Understandably sustainability is an important topic of conversation between Commercial Interior Designers and Suppliers. This series of interviews aims to share knowledge of new materials but goes on to challenge how circularity can succeed in the commercial sector and what that production model may look like. We also focus on action by asking our interviewees to share examples of how they’ve delivered sustainably innovative projects in order for the sector as a whole to learn and grow.
Please could you introduce yourself and your role?
I’m an industrial designer by training and have been working for Orangebox for 20 years as part of our in-house design team. Just over a year ago I got the opportunity to become Head of Sustainability here at Orangebox, so I’m now focused on how we adapt and respond to the climate crisis with a role that covers our operational impacts as well as our continued commitment to sustainable design. I’m still working closely with the design team here but also have a remit to shape our business-wide decarbonisation plan over the coming decade & beyond. It’s extremely challenging at times but pretty much my dream role too which helps keep my optimism and energy-levels up where they need to be!
What innovation have you found in materials suitable for commercial interiors?
The work we’ve done so far using the Greenhouse Gas Protocol to map our emissions makes it very clear that for manufacturers like us, it’s the materials we use within our products that have the biggest impact on our carbon footprint overall. So material selection (low embodied carbon) & innovation plays a huge role in driving our design decisions. We’re now much more tuned into the carbon intensity (embodied emissions per kg) of the materials we’re using and looking to drive this down over time. Using natural materials wherever we can is a great way to do this of course but where we do have to use metals and polymers, we’re now looking for recycled grades as a first choice. Thankfully, the quality and consistency of what’s now available is better than ever. We’ve also started using an amazing material that’s made from reprocessed landfill waste that has some incredible GHG avoidance benefits, it’s innovations like these that are really helping reduce our carbon footprint.
Can circularity truly be integrated within a commercial interior project?
We’d probably all admit that we’re still only at the foothills right now, but it’s another area where there’s a lot happening quite quickly. More manufacturers are now taking back End of Life product and some are going further still. We’re launching a new service called re-made by Orangebox that aims to give fresh value and additional life to existing Orangebox furniture items that have come to the end of their current use. Our re-made furniture provides the same reliable performance, but with a greatly reduced carbon footprint when compared to new. This type of option is truly circular but it does mean that the end client and the project’s design team do have to think a bit differently in order to make it work.
How have you addressed innovation within the production, and end of life, of your products?

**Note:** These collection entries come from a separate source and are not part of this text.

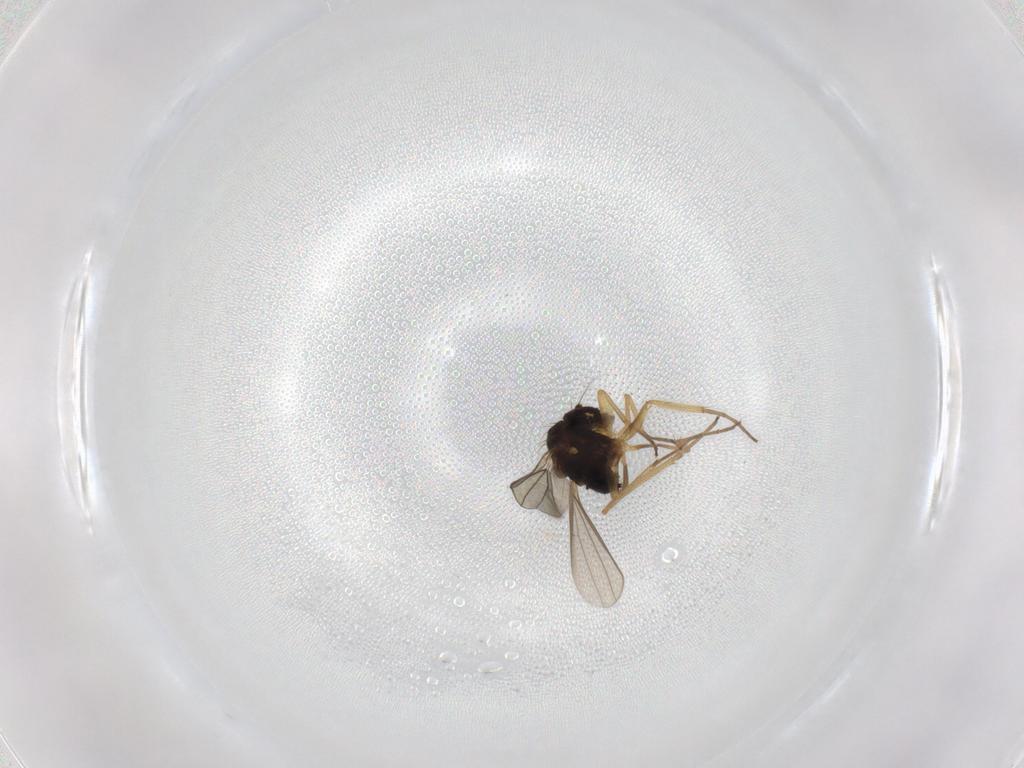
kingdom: Animalia
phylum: Arthropoda
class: Insecta
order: Diptera
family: Dolichopodidae
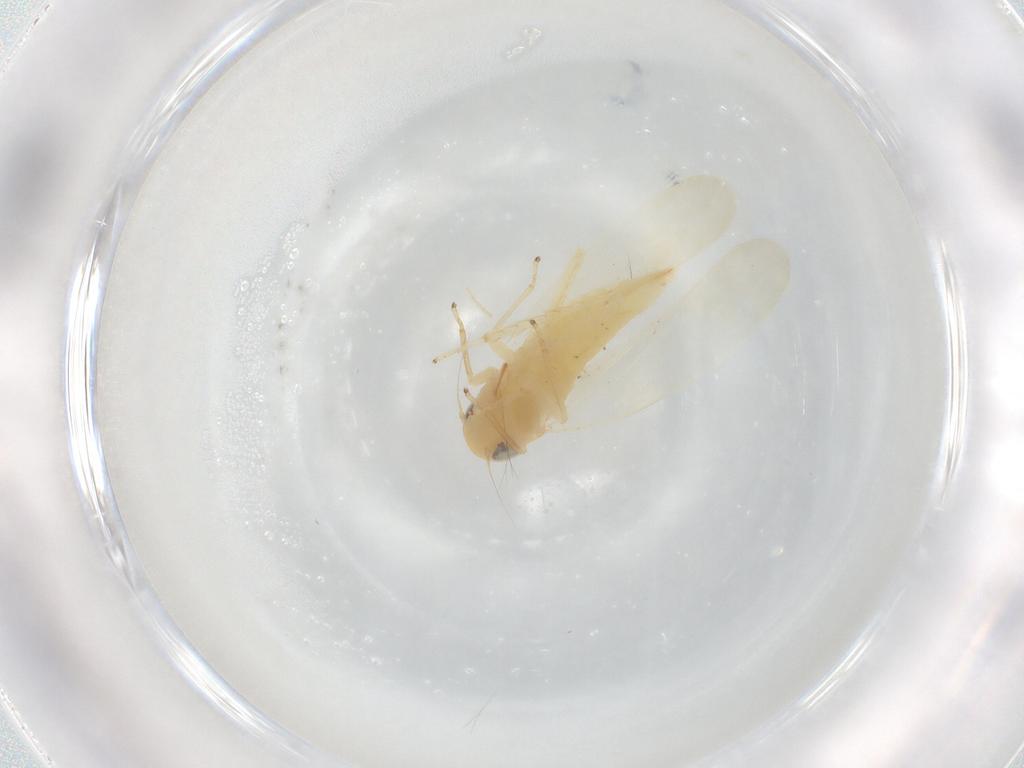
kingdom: Animalia
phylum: Arthropoda
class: Insecta
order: Hemiptera
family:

We think design is the key to a successful transition towards a truly circular economy. When we first started looking into this topic a few years ago, it was clear to us straight away that ideas like remanufacturing can only work properly if the product has been designed to facilitate reuse from the outset. So a lot of our innovation over the last 5 years especially has been focused in this area. We use a variety of eco-design strategies to help try and ensure this is the case, for example; design simplification, dematerialisation, material identifiers, design for dis-assembly, these useful tools we employ to keep our materials at their highest value for the longest time possible.

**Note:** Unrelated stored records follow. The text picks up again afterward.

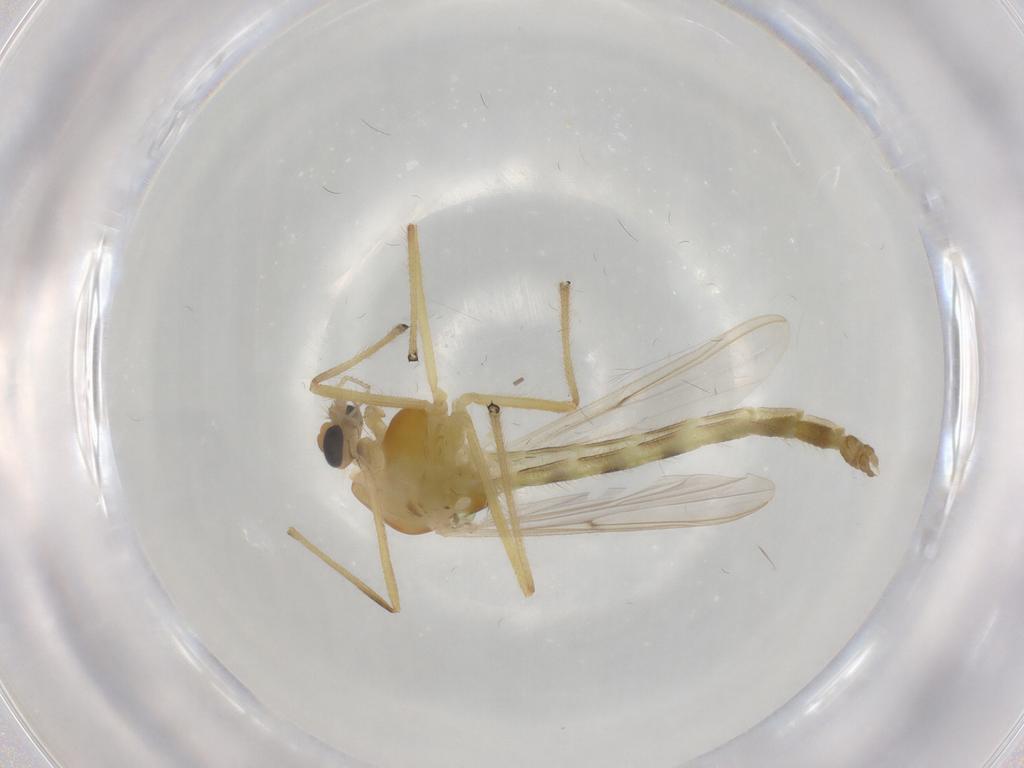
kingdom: Animalia
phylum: Arthropoda
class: Insecta
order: Diptera
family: Chironomidae
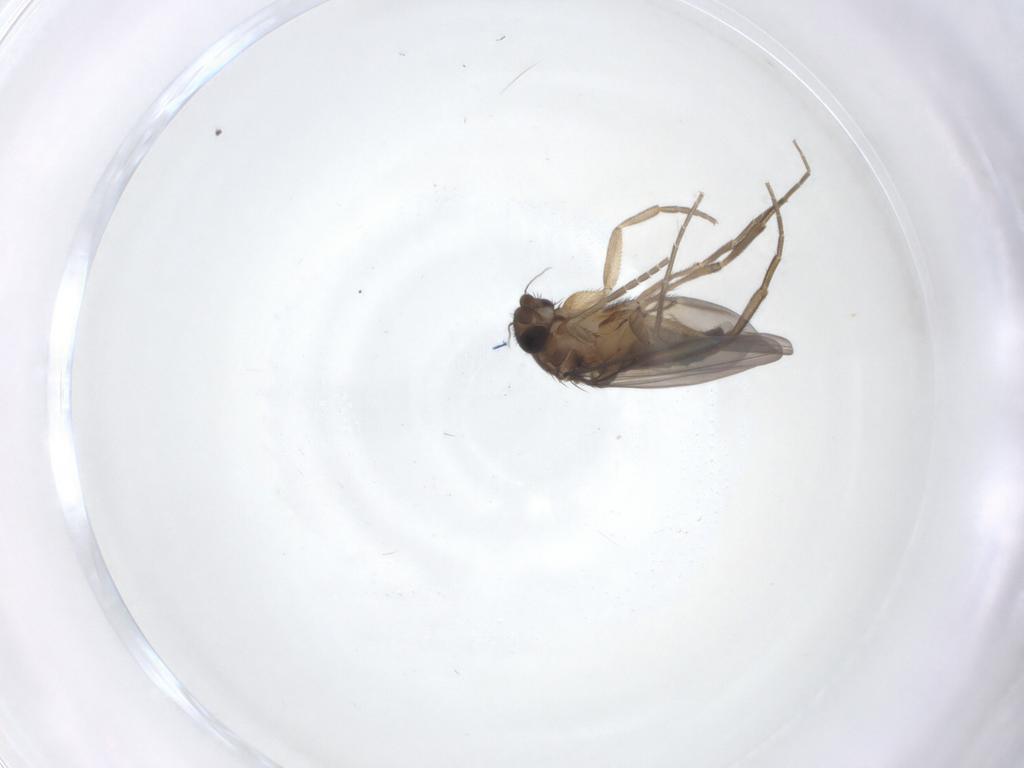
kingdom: Animalia
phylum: Arthropoda
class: Insecta
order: Diptera
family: Phoridae
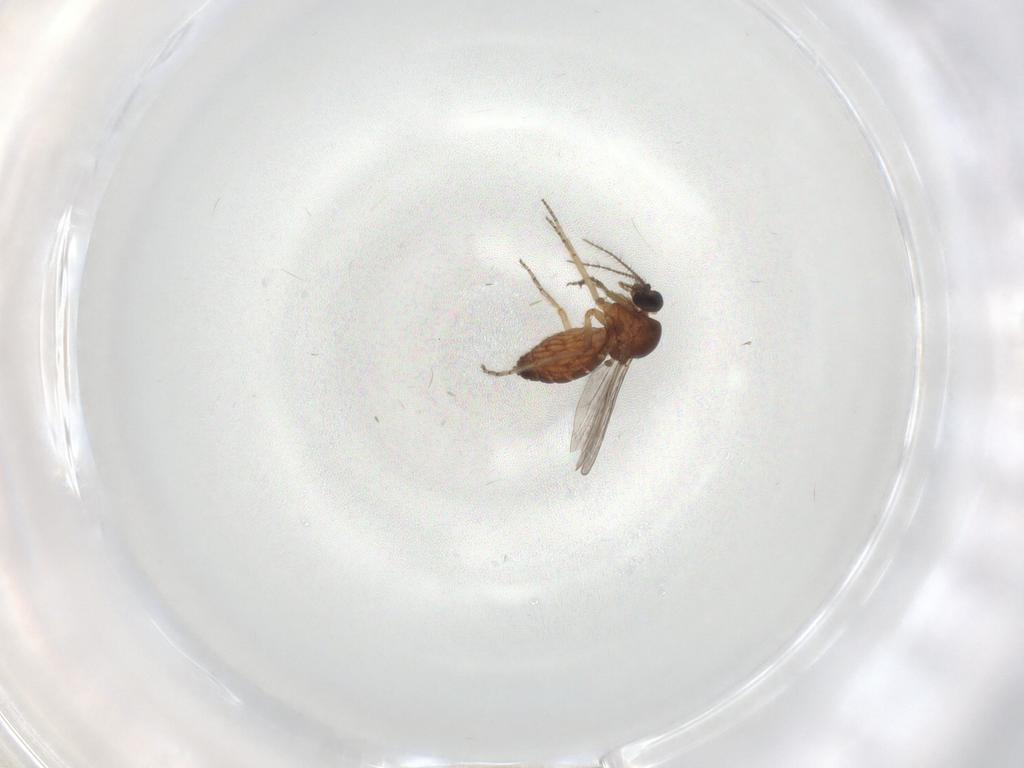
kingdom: Animalia
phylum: Arthropoda
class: Insecta
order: Diptera
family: Ceratopogonidae
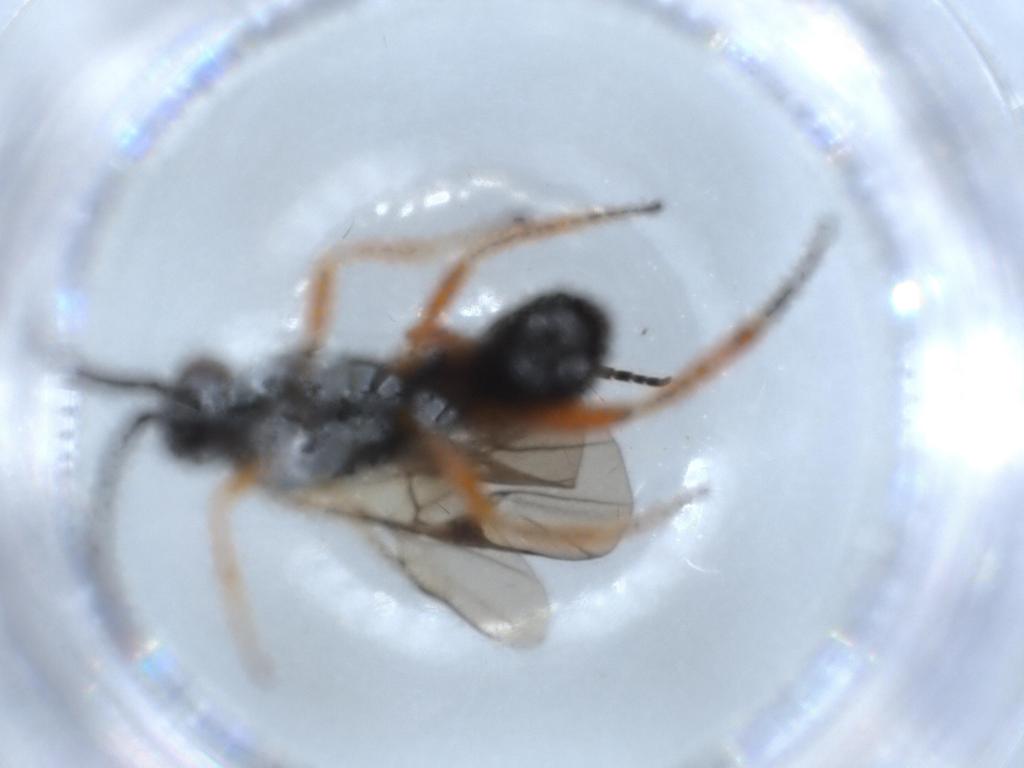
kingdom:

How could you work with Commercial Interiors Designers in order to deliver sustainable projects which achieve high levels of accreditation?

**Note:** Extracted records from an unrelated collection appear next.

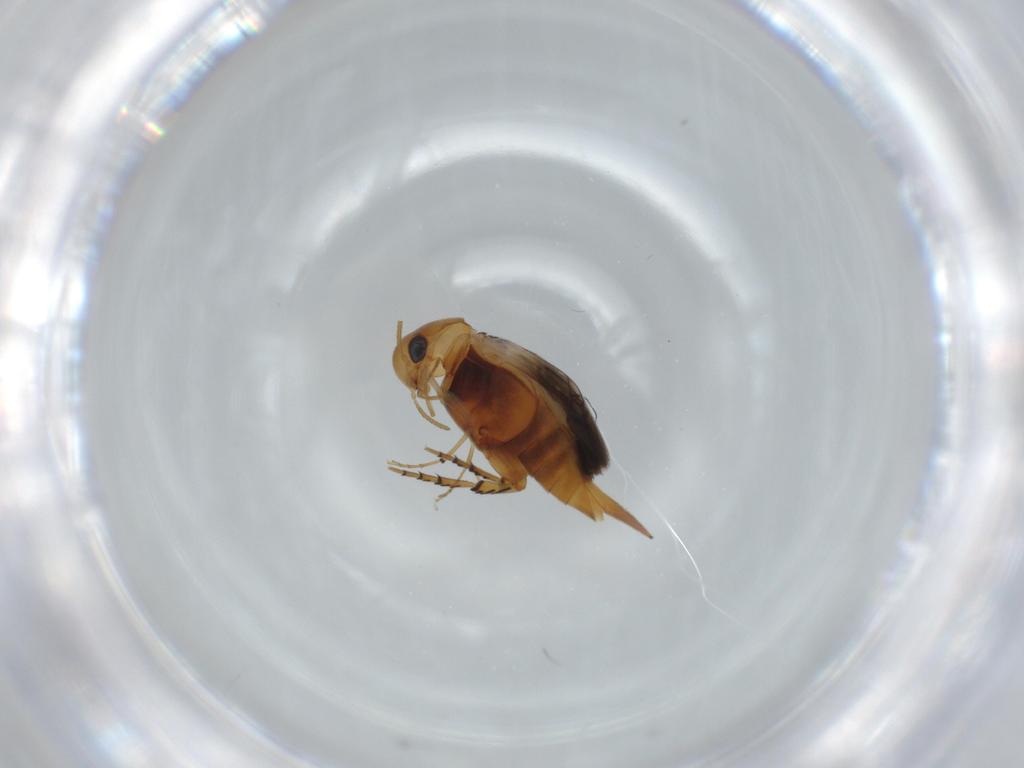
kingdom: Animalia
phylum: Arthropoda
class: Insecta
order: Coleoptera
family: Mordellidae
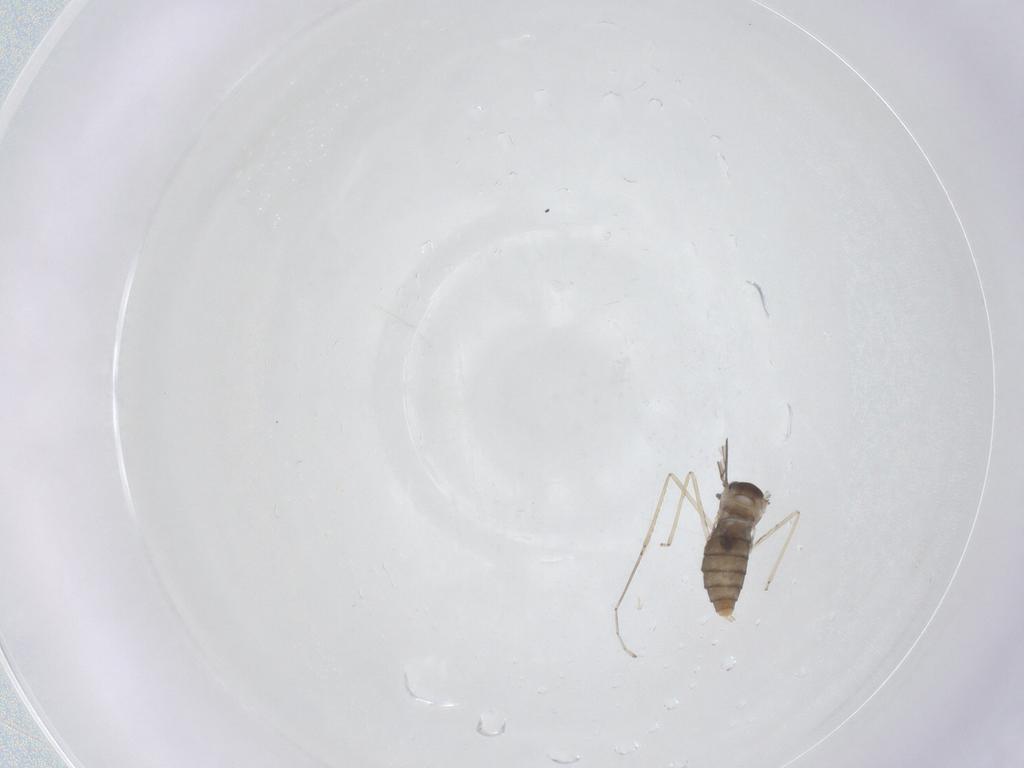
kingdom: Animalia
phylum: Arthropoda
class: Insecta
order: Diptera
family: Cecidomyiidae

There’s obvious gains to be made from working more closely and sharing clearer information to ensure the best environmental outcomes. We’re certainly working on how we communicate the environmental attributes of individual products, so the information is more easily understood. For a product attribute like recycled content, this is quite straightforward of course. But putting a value on a criteria like “circularity” can be quite a challenge as there’s a high number of factors that could be taken into consideration, and some even conflict with each other. For example, aluminium is a great material when it comes to re-manufacturing but has a high carbon intensity per kg of material used. With so many “moving parts” to a project and so much choice from a crowded marketplace, clear and reliable communication from manufacturers around sustainability performance is likely to really help I think.
What is the next step in the sustainable conversation and who is it between?
If we’re serious (as an industry) about meaningful decarbonisation at the scale and speed that’s required, then for me, cracking the challenges around product re-manufacturing and re-use has to play a key role. We all have businesses to run successfully but we need to get better at creating value without using new resources every time. We’re big on the idea that this is a shared responsibility and as such, it should also be a shared conversation across all the links the chain. I’m still frustrated by the speed of change but I’m also really encouraged by the direction of travel. We’re seeing a growing number of corporate companies taking their environmental impacts way more seriously than I’ve ever seen before, and this market pull is really helping kickstart some action at last.